Under the agreement some of Dwory’s production is going to be supplied directly to Michelin plants. The rest is to be sold by Dwory on the market under its own brand. The completion of the project is also expected to result in better utilization of the company’s general infrastructure and lead to further reductions in fixed costs.
The licence agreement grants the company the right to produce poly-butadiene rubber using a neodymium catalyst in annual quantities of 80 tonnes and provides for the transfer of any technical documentation necessary to design and construct a production line. Production of poly-butadiene rubber will be launched in 2011. As a result of the investment project Dwory’s product range is expected to significantly increase and the company’s share of the tyre industry rubber market, which is Dwory’s core business area, will also swell.
Michelin currently operates a similar arrangement to the proposed Polish set-up in Bordeaux. According to the companies, the production technology used by Michelin at Bordeaux is “the latest achievement of French engineering.” By acquiring the new licence, Dwory says it is set to become a producer of the latest third generation rubber.

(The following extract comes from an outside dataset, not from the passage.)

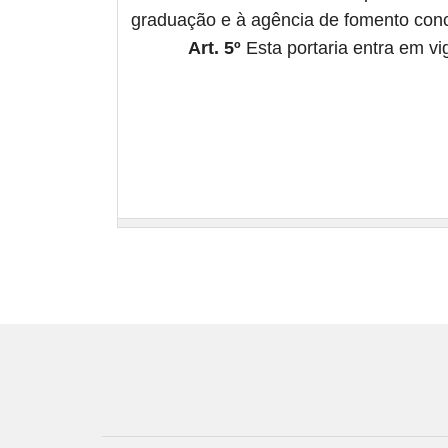
graduação e à agência de fomento conce
Art. 5º
Esta portaria entra em vi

Poly-butadiene rubber produced using the neodymium (PBR Nd rubber) technology purchased from the Michelin company represents the latest generation of rubber used in the production of tyres. This rubber is used mainly to manufacture high-quality tyres with improved safety specifications including tyres for top-of-the-range cars and higher speeds. The rubber is said to show excellent resistance to dynamic loads combined with high abrasion resistance. These characteristics result in longer tyre lifetimes and a significant reduction in rolling resistance contributing to lower fuel consumption.